**Предложенный текст**.
###
Беседовала Ольга Березина, «УЦ»
.

Как устроено Останкино

«УЦ» пообщалась с украинцем, полтора года проработавшим в останкинском телецентре.

СПРАВКА. Телевизионный технический центр «Останкино» им. 50-летия Октября – телевизионный и радиовещательный центр в Москве, а также прилегающий технический центр. В настоящее время экономически является Федеральным государственным унитарным предприятием (ФГУП).


Построен в 1963–1967 годах одновременно с Останкинской башней, поднявшей передатчики телецентра до высоты 525 метров. Крупнейший в Европе вещательный комплекс уже более 40 лет представляет собой единую, круглосуточно действующую технологическую систему.

В помещениях телецентра постоянно работают телекомпании «Первый канал», «НТВ», «ВИD», «НТВ-Плюс», «Спас», а ещё почти 200 вещательных компаний постоянно прибегают к его техническим мощностям.

– Лучше мое имя не называть. Я подписывал бумаги, что буду молчать об определенных вещах. Вроде и не собираюсь ничего такого секретного рассказывать, но вдруг обмолвлюсь о чем-то…

– Давай тогда с самого начала. Как ты попал в Останкино?

– В Останкино попал следующим образом. В очередной раз приехал в Москву. Около месяца был без работы. Затем дал объявление о поиске работы на специализированном сайте. Буквально через два дня позвонили и пригласили на собеседование. Взяли в контору, которая занимается разработкой специального программного обеспечения для телевидения: архивы, верстка новостей и т. д. Им нужен был инженер-интегратор – то есть человек, который все это ставит на место и настраивает. Работал около полутора лет.

Первый мой самостоятельный объект – я на многих был, имею в виду первый, за который отвечал сам, полностью, – «Час пик» на «Рен-ТВ». Монтировали там студию, ставили оборудование.
###
**Цель задания**.
Ответьте на вопросы по тексту об Останкино.
(a) В какие годы был построен телецентр?
(b) Сколько ещё вещательных компаний постоянно пользуются техническими мощностями телецентра?
(c) Какой объект рассказчик называет своим первым самостоятельным?
###
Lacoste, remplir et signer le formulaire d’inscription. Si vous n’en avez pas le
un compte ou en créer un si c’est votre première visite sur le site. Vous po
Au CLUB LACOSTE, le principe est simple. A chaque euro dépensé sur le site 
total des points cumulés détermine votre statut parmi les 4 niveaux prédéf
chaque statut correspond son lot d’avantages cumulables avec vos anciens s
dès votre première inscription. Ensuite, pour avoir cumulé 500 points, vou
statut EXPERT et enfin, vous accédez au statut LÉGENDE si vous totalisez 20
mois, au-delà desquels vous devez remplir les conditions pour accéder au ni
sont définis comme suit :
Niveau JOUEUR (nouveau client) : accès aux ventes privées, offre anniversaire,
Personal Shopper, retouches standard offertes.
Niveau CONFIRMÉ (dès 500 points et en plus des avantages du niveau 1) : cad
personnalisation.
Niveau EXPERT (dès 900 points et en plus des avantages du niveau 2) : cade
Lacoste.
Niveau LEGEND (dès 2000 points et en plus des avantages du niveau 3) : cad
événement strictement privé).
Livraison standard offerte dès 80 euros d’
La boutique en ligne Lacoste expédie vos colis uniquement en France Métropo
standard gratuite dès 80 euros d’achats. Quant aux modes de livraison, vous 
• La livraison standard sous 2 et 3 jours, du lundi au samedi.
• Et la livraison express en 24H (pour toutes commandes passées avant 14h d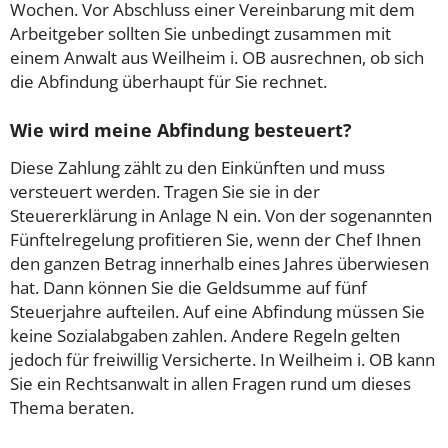
Wochen. Vor Abschluss einer Vereinbarung mit dem
Arbeitgeber sollten Sie unbedingt zusammen mit
einem Anwalt aus Weilheim i. OB ausrechnen, ob sich
die Abfindung überhaupt für Sie rechnet.
Wie wird meine Abfindung besteuert?
Diese Zahlung zählt zu den Einkünften und muss
versteuert werden. Tragen Sie sie in der
Steuererklärung in Anlage N ein. Von der sogenannten
Fünftelregelung profitieren Sie, wenn der Chef Ihnen
den ganzen Betrag innerhalb eines Jahres überwiesen
hat. Dann können Sie die Geldsumme auf fünf
Steuerjahre aufteilen. Auf eine Abfindung müssen Sie
keine Sozialabgaben zahlen. Andere Regeln gelten
jedoch für freiwillig Versicherte. In Weilheim i. OB kann
Sie ein Rechtsanwalt in allen Fragen rund um dieses
Thema beraten.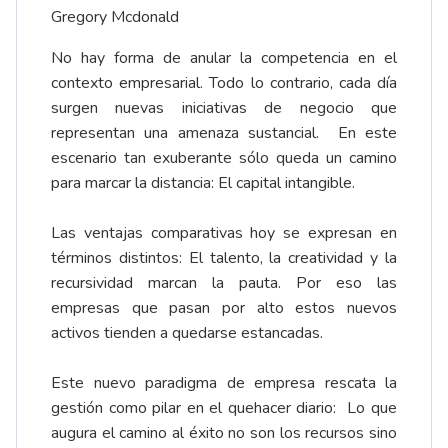
Gregory Mcdonald
No hay forma de anular la competencia en el
contexto empresarial. Todo lo contrario, cada día
surgen nuevas iniciativas de negocio que
representan una amenaza sustancial. En este
escenario tan exuberante sólo queda un camino
para marcar la distancia: El capital intangible.
Las ventajas comparativas hoy se expresan en
términos distintos: El talento, la creatividad y la
recursividad marcan la pauta. Por eso las
empresas que pasan por alto estos nuevos
activos tienden a quedarse estancadas.
Este nuevo paradigma de empresa rescata la
gestión como pilar en el quehacer diario: Lo que
augura el camino al éxito no son los recursos sino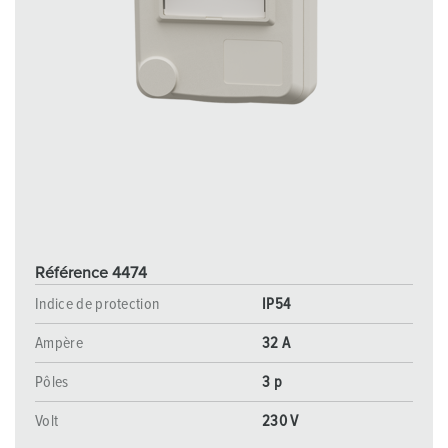
Référence 4474
Indice de protection
IP54
Ampère
32 A
Pôles
3 p
Volt
230 V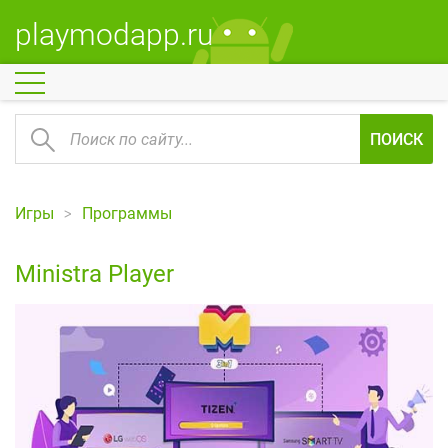
playmodapp.ru
ПОИСК
Игры
Программы
Ministra Player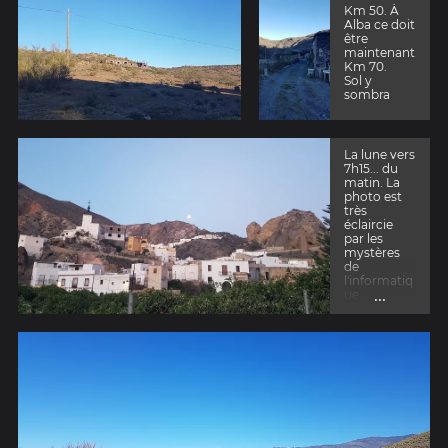
Km 50. À
Alba ce doit
être
maintenant
Km 70.
Sol y
sombra
La lune vers
7h15... du
matin. La
photo est
très
éclaircie
par les
mystères
de
l'informatiq
...
ue
embarquée
!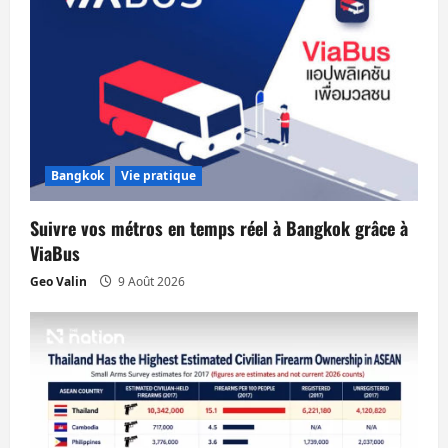
o
n
d
’
a
Bangkok
Vie pratique
r
Suivre vos métros en temps réel à Bangkok grâce à
t
ViaBus
Geo Valin
9 Août 2026
i
c
l
e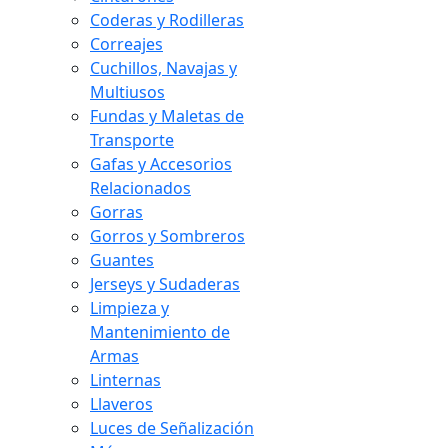
Coderas y Rodilleras
Correajes
Cuchillos, Navajas y
Multiusos
Fundas y Maletas de
Transporte
Gafas y Accesorios
Relacionados
Gorras
Gorros y Sombreros
Guantes
Jerseys y Sudaderas
Limpieza y
Mantenimiento de
Armas
Linternas
Llaveros
Luces de Señalización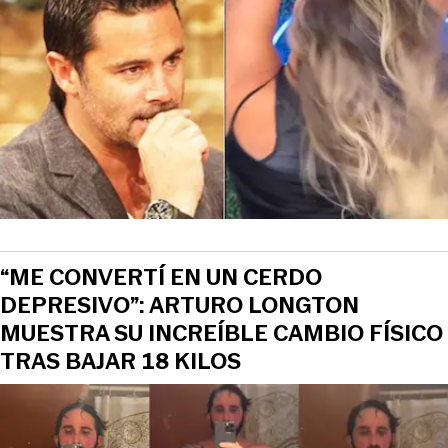
“ME CONVERTÍ EN UN CERDO
DEPRESIVO”: ARTURO LONGTON
MUESTRA SU INCREÍBLE CAMBIO FÍSICO
TRAS BAJAR 18 KILOS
###
**Письменный ответ**.
(a) В 1963–1967 годах.
(b) Почти 200.
(c) «Час пик» на «Рен-ТВ».